ASSIGNMENT 1: Output the section of the retirement plan passage between "Under Age 36" and "the Plan Year.", inclusive, word for word.
ASSIGNMENT 2: Please write the next part of the retirement plan passage, picking up after its final sentence.

The Company contributes an annual amount (“Company Contribution”) to the Plan. The Company Contribution is determined according to the rules contained in the Plan document and is allocated to each participant’s account based upon the year-end compensation and age of the employee, as defined in the Plan document. The maximum eligible compensation set by the Internal Revenue Service for purposes of allocating Company Contributions was $265,000 for 2015 and $260,000 for 2014.

The following table shows the percentage of compensation the Company will contribute to a participant’s account.

 

Participant’s age on last day of plan year

  

Contribution percentage (*)

Under Age 36    3.00%
36 – 40    3.75%
41 – 45    4.50%
46 – 50    5.25%
51 – 55    6.00%
56 – 60    6.75%
Age 61 and Older    7.50%

* Except that the contribution percentage for a Plan Year for a participant who is an employee of Chemtool Incorporated as of the last day of the Plan Year is 1.00%, regardless of the participant’s age on the last day of the Plan Year.

The Plan does not accept rollover contributions, including Roth rollover contributions or transferred contributions from certain other tax-qualified plans.

Participant Accounts—Each participant’s account is credited with an allocation of the Company Contribution, income from investments, gains or losses on sales of investments, appreciation or depreciation in the market value of investments and expenses, if any. The benefit to which a participant is entitled is the benefit that can be provided from the participant’s vested account.

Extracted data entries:
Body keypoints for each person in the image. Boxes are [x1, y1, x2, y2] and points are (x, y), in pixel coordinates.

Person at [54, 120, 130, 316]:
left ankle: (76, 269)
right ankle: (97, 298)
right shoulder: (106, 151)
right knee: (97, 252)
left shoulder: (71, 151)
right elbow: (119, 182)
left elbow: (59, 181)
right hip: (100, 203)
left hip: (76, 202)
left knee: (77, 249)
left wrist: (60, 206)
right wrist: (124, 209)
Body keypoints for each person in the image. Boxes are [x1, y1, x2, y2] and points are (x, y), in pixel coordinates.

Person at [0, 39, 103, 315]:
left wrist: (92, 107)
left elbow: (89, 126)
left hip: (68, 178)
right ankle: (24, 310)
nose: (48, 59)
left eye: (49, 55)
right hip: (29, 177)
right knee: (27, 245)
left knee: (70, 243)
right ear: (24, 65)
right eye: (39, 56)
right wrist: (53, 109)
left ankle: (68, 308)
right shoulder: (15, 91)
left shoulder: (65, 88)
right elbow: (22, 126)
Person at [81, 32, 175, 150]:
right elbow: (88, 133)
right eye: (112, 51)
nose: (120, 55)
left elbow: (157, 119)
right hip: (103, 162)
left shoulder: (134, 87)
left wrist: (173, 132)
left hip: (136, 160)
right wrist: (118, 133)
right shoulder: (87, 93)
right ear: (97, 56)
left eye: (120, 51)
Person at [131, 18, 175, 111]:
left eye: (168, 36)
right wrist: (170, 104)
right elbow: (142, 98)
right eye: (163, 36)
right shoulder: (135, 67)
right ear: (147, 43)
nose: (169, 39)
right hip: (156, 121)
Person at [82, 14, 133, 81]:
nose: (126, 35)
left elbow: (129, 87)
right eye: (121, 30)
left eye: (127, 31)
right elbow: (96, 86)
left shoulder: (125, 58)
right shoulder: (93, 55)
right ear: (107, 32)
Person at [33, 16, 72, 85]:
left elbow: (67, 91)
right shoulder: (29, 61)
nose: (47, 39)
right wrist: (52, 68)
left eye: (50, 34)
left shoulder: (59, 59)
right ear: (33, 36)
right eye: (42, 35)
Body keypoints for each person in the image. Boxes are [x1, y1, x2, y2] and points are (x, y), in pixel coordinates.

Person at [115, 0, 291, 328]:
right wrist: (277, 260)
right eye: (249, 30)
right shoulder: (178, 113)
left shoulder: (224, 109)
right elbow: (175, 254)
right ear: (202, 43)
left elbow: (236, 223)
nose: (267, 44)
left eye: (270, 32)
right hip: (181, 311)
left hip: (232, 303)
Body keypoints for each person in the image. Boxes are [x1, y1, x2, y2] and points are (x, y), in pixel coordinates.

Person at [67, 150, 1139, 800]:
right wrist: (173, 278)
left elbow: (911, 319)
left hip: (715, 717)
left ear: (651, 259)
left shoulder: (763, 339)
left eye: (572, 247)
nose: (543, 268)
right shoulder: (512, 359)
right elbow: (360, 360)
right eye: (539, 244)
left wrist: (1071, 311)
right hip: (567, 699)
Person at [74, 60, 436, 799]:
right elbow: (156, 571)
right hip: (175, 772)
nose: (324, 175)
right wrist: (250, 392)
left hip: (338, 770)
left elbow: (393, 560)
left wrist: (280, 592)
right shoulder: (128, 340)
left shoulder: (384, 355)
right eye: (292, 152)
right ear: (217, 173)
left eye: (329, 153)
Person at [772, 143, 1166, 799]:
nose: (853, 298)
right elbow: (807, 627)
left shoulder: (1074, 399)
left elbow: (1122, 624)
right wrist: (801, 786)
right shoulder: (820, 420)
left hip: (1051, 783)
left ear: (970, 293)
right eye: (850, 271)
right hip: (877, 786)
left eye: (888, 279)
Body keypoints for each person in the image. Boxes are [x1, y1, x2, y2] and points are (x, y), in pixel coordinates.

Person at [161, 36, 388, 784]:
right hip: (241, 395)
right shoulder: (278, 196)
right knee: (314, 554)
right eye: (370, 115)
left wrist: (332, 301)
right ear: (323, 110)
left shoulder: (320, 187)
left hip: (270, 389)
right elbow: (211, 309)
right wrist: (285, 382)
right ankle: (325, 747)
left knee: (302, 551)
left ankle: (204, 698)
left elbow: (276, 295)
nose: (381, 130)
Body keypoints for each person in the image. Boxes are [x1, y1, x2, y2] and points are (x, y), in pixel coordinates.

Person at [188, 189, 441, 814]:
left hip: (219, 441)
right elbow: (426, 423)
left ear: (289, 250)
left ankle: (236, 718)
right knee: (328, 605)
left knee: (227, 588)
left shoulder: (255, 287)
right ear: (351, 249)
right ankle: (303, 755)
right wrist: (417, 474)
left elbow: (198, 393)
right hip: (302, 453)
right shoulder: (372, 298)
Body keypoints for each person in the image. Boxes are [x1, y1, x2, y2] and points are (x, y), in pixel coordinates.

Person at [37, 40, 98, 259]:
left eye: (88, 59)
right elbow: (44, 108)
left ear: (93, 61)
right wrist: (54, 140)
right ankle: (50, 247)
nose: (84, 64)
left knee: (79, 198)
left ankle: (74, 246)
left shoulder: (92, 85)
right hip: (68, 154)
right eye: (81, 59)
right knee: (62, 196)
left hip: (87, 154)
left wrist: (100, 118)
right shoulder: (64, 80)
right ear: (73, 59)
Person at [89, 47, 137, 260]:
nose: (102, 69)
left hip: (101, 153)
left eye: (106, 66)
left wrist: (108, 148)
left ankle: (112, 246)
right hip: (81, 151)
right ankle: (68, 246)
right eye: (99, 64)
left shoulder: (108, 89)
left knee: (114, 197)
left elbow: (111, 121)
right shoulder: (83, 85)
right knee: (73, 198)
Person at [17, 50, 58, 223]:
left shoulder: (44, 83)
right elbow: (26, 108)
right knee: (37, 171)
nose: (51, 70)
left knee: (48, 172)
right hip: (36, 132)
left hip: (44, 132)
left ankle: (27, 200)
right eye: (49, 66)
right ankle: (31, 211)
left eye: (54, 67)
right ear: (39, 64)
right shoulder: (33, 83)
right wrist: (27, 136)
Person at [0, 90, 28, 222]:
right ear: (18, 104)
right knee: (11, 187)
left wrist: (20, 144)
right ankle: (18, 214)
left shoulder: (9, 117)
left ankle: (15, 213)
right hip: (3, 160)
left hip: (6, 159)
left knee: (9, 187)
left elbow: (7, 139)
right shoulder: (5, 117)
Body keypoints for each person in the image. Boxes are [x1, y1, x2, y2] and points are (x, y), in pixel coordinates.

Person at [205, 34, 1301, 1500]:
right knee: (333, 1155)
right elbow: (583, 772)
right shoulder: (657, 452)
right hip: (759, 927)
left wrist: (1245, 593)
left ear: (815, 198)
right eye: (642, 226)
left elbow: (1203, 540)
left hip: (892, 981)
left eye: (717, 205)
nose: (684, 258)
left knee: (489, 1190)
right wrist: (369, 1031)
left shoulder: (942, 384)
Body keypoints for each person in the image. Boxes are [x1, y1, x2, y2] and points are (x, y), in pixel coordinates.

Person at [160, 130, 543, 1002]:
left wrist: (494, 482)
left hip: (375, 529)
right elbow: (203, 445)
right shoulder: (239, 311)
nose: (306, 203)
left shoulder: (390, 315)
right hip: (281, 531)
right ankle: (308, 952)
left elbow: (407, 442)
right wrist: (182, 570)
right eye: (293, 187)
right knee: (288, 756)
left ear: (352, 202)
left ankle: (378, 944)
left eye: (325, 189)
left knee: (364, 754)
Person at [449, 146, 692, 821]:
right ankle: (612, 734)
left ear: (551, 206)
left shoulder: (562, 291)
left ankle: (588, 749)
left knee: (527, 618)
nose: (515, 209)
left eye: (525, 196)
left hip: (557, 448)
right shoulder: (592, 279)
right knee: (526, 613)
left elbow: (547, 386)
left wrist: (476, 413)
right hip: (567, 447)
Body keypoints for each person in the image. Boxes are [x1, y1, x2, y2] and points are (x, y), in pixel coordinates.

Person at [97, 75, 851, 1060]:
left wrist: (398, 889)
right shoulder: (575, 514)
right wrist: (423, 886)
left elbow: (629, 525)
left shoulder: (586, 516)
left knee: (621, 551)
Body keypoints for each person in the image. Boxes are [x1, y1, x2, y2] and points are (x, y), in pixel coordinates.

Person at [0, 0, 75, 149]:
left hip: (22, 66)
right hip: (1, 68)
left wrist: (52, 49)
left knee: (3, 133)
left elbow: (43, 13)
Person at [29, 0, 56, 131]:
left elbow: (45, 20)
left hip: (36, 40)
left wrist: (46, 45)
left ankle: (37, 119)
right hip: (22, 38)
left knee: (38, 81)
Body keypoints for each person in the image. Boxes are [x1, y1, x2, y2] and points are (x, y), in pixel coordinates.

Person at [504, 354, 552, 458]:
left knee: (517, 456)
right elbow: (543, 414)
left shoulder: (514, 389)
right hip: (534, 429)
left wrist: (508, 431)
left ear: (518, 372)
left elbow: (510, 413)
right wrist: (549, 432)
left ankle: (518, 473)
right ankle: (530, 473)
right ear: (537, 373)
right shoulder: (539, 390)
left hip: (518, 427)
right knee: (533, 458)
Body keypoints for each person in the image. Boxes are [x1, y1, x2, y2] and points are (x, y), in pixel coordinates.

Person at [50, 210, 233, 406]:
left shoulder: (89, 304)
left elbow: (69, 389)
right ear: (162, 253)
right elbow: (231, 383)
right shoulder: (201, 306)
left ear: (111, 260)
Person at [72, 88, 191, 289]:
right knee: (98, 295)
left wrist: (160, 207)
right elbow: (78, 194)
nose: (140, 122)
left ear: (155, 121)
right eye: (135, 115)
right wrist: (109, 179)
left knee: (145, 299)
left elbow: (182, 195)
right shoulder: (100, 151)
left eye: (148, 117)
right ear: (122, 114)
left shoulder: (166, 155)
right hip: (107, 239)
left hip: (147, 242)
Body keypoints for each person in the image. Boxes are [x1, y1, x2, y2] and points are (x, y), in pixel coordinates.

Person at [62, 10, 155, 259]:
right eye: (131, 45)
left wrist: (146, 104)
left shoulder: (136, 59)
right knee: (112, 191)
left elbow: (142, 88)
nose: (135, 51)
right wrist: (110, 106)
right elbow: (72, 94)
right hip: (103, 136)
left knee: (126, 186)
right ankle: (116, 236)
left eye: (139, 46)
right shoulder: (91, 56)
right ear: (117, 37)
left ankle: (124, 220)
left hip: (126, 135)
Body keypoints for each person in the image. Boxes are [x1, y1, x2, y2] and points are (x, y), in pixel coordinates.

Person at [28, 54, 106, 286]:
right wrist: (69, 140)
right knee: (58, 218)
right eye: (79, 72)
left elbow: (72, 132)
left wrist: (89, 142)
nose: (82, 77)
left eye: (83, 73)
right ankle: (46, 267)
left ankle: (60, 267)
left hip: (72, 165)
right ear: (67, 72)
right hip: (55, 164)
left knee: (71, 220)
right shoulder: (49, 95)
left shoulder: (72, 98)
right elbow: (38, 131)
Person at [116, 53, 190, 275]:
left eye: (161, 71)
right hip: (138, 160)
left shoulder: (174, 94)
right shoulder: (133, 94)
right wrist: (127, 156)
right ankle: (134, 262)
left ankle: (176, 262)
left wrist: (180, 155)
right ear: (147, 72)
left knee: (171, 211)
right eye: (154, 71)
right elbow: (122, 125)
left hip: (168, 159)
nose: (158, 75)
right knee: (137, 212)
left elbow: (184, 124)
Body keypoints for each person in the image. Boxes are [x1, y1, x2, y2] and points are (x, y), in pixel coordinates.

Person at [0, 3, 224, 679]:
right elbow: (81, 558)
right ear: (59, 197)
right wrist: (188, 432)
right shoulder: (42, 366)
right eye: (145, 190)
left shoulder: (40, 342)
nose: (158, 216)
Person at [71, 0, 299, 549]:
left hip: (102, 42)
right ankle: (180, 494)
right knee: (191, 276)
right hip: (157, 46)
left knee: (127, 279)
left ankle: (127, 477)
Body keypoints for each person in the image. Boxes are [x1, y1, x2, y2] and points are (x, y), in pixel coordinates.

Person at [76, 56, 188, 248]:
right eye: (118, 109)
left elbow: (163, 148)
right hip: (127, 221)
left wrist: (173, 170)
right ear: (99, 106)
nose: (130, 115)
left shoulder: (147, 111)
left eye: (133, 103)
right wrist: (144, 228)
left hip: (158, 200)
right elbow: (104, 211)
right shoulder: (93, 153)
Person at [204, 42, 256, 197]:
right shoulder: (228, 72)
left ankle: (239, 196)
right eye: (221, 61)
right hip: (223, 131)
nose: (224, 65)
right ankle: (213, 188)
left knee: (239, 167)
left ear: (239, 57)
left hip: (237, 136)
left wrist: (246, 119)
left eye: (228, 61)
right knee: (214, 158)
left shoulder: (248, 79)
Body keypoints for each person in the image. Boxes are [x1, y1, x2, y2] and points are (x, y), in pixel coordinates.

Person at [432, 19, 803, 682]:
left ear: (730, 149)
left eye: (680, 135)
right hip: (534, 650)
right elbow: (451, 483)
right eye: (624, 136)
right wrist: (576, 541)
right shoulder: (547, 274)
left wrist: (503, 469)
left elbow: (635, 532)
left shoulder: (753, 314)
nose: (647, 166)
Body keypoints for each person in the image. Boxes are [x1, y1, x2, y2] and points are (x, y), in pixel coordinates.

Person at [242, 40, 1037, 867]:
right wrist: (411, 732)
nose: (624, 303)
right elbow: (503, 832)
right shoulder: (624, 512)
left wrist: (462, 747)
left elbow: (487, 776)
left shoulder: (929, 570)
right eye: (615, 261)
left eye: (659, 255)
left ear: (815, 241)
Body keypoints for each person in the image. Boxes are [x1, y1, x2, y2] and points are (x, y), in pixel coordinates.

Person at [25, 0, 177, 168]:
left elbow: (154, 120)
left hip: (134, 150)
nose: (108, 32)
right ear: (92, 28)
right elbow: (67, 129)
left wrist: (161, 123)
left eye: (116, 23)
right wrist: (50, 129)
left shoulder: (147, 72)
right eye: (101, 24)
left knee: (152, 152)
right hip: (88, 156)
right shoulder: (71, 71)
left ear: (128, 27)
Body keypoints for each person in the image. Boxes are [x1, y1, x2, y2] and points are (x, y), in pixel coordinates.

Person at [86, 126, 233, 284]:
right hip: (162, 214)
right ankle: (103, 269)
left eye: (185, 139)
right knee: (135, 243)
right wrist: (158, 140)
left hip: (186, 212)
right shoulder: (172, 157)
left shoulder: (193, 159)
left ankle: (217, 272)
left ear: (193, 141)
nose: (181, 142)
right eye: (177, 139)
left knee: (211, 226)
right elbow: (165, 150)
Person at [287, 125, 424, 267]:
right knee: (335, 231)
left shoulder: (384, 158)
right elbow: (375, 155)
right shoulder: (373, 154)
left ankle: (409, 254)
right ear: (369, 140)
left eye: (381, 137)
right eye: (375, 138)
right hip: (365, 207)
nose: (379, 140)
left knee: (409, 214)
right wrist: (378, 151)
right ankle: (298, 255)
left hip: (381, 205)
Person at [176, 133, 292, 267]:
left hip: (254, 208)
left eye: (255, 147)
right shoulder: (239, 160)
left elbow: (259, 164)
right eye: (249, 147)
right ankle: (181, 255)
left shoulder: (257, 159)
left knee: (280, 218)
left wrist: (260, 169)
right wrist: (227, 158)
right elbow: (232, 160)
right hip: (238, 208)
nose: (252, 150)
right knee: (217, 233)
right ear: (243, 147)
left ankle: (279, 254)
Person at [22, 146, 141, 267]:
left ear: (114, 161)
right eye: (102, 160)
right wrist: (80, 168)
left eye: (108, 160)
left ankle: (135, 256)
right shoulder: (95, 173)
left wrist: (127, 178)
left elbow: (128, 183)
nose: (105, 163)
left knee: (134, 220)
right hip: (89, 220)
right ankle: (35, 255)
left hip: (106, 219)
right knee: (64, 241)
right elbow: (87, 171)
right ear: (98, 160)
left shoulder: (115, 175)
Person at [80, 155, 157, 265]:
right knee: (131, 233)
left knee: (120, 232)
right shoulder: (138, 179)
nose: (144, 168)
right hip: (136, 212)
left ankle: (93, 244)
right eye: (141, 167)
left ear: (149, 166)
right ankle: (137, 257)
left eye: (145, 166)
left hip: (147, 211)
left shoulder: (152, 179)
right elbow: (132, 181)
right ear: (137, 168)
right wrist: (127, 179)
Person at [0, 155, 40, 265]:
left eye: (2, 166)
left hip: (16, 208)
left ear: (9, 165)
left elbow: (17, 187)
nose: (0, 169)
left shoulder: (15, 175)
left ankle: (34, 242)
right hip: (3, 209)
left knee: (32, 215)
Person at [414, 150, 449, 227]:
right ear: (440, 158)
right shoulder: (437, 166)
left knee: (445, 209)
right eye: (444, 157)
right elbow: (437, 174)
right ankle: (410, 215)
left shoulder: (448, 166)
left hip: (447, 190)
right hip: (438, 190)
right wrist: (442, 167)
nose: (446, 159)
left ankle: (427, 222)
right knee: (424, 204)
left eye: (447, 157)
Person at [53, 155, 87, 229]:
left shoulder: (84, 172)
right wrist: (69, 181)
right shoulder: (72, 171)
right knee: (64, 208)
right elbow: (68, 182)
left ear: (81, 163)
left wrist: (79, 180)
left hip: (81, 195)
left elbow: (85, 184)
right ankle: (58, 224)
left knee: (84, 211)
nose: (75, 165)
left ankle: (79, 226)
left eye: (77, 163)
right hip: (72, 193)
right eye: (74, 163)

RESPONSE 1:
Under Age 36    3.00%
36 – 40    3.75%
41 – 45    4.50%
46 – 50    5.25%
51 – 55    6.00%
56 – 60    6.75%
Age 61 and Older    7.50%

* Except that the contribution percentage for a Plan Year for a participant who is an employee of Chemtool Incorporated as of the last day of the Plan Year is 1.00%, regardless of the participant’s age on the last day of the Plan Year.

RESPONSE 2:
Investment of Contributions—Participants elect investment of the Company Contribution in one or more of the Plan’s investment funds in 1% increments. A participant may elect to change his or her investment elections as to future Company Contributions and may also elect to reallocate once daily a portion or all of past Company Contributions among the available investment funds in increments of 1% of the total amount to be reallocated. Participants may also elect to invest Company Contributions, up to 50% of their vested account balance, in one or more mutual funds through a self-directed brokerage account.

If an employee does not make an investment election, the Company Contribution will be deposited in the target retirement fund with the date that most closely matches a retirement age of 65, which meets the Department of Labor’s definition as a “qualified default investment alternative.”

Vesting and Distributions—Active participants vest in the Company Contribution at a rate of 33-1/3% for each full year of eligible service and become 100% vested after three years. The participant also will become 100% vested if his or her participation in the Plan ends due to retirement on or after age 55, total and permanent disability, or death.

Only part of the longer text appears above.